Reasons for pessimism

  • The only card Julio has to play, leverage-wise, is to continue to hold out. If he’s adamant about getting some kind of alteration to his deal done this calendar year, Julio’s only real choice is to not show up, make this thing ugly and nerve-wracking for the team, and hope they break precedent and cave. Considering everyone was saying the right thing and both sides were talking earlier this summer and the Falcons still ultimately landed on doing nothing, I can’t say I’m optimistic about a continued holdout changing anything, but it’s really the only tool in the toolbox for #11.
  • Even if he’s not hoping to force the team’s hand, taking a day, a few days or a week away from training camp still sends a strong message that Julio’s not happy with the way things have gone. That’s a salvo Julio, who doesn’t have much in the way of guaranteed money after this season, might be willing to fire.

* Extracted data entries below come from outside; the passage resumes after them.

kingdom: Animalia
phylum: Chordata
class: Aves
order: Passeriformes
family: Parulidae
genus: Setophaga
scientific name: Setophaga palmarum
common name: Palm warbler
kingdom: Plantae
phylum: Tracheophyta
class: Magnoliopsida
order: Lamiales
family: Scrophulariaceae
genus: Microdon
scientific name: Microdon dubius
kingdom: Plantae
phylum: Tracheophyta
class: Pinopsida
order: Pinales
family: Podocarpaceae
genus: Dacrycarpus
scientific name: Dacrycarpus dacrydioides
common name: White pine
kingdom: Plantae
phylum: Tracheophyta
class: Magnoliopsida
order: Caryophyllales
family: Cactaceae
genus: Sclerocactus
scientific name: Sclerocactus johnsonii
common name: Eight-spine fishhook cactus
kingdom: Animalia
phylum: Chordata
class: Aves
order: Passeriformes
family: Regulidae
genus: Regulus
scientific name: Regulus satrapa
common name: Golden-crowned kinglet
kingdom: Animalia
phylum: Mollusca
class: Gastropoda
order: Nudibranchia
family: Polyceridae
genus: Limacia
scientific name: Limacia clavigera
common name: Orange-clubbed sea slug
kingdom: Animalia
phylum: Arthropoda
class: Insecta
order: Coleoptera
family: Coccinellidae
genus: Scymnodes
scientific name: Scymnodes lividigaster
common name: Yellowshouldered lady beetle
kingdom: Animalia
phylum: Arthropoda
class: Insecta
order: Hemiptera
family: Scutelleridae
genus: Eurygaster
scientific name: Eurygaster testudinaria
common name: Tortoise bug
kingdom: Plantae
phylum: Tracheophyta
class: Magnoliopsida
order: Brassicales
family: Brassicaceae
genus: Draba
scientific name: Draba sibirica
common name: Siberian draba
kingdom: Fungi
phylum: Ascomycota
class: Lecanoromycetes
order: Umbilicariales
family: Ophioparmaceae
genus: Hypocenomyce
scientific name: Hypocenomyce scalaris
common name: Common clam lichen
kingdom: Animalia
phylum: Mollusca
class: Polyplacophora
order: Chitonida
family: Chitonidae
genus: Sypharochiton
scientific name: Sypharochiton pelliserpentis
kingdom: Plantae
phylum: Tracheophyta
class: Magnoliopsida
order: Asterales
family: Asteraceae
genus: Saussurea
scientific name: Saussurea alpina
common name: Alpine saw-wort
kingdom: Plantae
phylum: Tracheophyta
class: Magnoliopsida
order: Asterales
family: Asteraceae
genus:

My guess is that Julio’s holdout will be a short one, if he elects to continue it, given how close we’re getting to the season. Julio has done a nice job of remaining publicly amicable this entire time, but as Schultz noted in his piece, there’s little chance he’s happy the Falcons won’t budge and this is one very public way to say so. But after an offseason of guesswork about Julio’s intentions and holdouts, most of which have proven to be wrong after breaking reports like these, I’m done guessing.

As I’m hoping for a Super Bowl season for the Falcons and a healthy, great season from Julio Jones, I’ll just hope we can stop discussing this soon, either way.